*提示文:*
——————————

痛風

痛風について

血中の尿酸値が高い状態が続き、尿酸が関節や腎臓内で尿酸塩という結晶となって留まることで、関節に激しい痛みが生じる状態を痛風と言います。激しい痛みのほか、腎臓機能障害をもたらす疾患とされています。40~50代の男性に多く見られ、痛風の患者様のおよそ90%は男性で占められています。痛風の初期症状である手足の違和感がある時期に治療を始めれば痛風発作を未然に防ぐことができます。また、女性ホルモンであるエストロゲンには、尿酸排泄を促す役割があるため、女性の場合はエストロゲン分泌が低下する閉経期以降、血中に尿酸が溜まりやすくなり発症することがあります。

原因

痛風は、高尿酸血症に起因する疾患です。尿酸値が高い状態が続くことが原因で、主な要因は食生活の欧米化やアルコールの多量摂取です。特に過食など高カロリーの食事は尿酸値を上げてしまいます。尿酸は、プリン体が分解されて発生する物質です。プリン体を多く含む食事を続けることで、代謝経路に異常が起きて、次第に体内のプリン体が溜まっていきます。これが分解されるときに尿酸が作られます。果糖とされる果物の過剰摂取やアルコールの過剰摂取・過度のストレスや運動も尿酸値を高めるので注意が必要です。

——————————

*提供資料:*

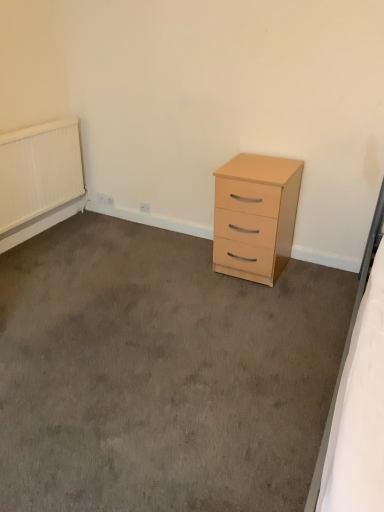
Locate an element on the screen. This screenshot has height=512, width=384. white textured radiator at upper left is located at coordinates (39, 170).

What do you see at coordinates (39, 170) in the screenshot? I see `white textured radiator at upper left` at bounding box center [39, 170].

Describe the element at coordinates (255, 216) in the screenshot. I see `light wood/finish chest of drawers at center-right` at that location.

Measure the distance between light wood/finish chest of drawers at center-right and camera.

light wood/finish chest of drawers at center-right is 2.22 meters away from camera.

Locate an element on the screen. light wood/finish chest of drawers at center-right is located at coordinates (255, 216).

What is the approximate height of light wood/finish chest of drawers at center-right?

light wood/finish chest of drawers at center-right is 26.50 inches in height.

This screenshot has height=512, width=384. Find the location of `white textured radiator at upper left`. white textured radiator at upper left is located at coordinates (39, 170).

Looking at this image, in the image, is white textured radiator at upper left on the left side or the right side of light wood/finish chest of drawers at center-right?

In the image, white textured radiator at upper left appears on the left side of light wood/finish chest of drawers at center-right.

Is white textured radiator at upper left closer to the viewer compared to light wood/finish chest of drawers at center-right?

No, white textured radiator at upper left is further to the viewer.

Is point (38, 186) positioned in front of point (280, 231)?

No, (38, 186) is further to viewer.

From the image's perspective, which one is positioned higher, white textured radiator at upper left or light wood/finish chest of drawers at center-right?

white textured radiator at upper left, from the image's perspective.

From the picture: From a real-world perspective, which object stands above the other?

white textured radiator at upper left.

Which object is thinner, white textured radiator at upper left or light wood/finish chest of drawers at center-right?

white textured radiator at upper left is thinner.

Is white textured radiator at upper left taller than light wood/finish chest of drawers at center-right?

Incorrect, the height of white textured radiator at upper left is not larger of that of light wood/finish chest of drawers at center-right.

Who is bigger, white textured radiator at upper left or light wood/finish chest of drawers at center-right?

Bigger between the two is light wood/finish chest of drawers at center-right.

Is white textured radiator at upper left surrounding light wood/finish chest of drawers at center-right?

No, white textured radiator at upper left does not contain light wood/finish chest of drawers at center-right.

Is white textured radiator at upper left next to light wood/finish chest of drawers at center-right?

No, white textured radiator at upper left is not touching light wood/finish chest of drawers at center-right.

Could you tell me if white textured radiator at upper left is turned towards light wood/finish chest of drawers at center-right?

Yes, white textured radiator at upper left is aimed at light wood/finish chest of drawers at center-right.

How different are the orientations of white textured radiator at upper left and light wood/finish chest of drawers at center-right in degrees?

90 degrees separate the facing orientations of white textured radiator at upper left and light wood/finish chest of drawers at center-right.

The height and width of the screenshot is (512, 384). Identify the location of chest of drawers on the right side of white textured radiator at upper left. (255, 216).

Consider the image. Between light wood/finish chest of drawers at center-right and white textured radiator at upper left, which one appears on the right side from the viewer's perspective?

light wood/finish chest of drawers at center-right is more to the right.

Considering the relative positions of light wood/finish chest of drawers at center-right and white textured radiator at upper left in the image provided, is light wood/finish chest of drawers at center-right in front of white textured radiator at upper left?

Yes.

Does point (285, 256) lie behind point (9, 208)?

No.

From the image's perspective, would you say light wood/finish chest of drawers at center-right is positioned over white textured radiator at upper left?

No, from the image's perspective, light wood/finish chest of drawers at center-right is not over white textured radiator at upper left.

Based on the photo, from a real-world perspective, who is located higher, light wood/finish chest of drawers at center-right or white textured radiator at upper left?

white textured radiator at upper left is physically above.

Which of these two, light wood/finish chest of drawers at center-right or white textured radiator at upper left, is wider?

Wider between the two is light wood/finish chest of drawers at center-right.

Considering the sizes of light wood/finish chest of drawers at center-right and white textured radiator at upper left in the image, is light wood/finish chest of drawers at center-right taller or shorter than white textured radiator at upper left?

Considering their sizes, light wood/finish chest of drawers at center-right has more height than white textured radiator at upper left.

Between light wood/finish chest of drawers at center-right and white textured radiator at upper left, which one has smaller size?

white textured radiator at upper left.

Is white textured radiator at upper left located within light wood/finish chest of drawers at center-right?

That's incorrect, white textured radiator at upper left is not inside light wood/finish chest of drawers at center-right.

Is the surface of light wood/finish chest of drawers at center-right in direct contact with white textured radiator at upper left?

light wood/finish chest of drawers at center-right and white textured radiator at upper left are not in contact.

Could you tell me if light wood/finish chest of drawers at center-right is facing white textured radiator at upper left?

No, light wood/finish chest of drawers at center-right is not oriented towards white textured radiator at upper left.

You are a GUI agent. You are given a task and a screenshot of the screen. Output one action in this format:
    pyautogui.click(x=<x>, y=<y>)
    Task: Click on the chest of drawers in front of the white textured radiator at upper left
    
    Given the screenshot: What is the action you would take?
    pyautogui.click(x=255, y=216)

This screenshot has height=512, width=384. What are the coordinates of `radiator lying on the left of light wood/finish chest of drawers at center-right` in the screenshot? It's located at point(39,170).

——————————

*情報の活用:*
• A. 次の(i)〜(iii)は、痛風に関する文章の内容と合っていますか。それぞれ「はい」か「いいえ」で答え、判断の決め手となる文章中の語句をそのまま引用してください。
(i) 痛風の患者のおよそ90%は男性である。
(ii) エストロゲンには尿酸の排泄を抑える働きがある。
(iii) 尿酸はプリン体が分解されて生じる物質である。
• B. 痛風に関する文章を、最後の文の次から書き進めてください。

*解答例:*
• A.
(i) はい。「痛風の患者様のおよそ90%は男性で占められています」
(ii) いいえ。「エストロゲンには、尿酸排泄を促す役割がある」
(iii) はい。「尿酸は、プリン体が分解されて発生する物質です。」

• B.
症状

痛風発作が起きると、手足の関節に熱感と激しい痛みが現れます。痛みは、耐え難いほどの激痛となるため、日常生活に支障をきたすこともあります。発作発症後およそ24時間で痛みのピークとなり、1~2週間ほどで痛みは自然となくなります。発作の発生には、脱水、アルコールやストレスが引き金となることが多いとされています。特に治療を行わずに痛風発作を繰り返すと、関節や耳たぶの下などに尿酸塩の結晶が生じてこぶのように腫れる痛風結節を招きます。また、尿酸値が高い状態が長く続くことで、腎臓に支障が生じて痛風腎を起こします。そのほか、尿路結石ができやすくなってしまいます。

検査と診断

まず痛風関節炎や痛風結節などの症状によって疾患の有無が診察で確認されます。また、血液検査や尿検査によって血清尿酸値や尿中尿酸排泄量・関節液などによって診断されます。痛風とよく似た疾患に、関節リウマチや偽痛風・変形性関節症・外反母趾がありますが、それらの疾患との識別することが重要です。診断が難しい場合には、滑液中の尿酸塩結晶を調べたり、レントゲン検査によって骨の状態を確認したりします。それと同時に、合併症の有無を調べるために、ほかの生活習慣病チェックも行います。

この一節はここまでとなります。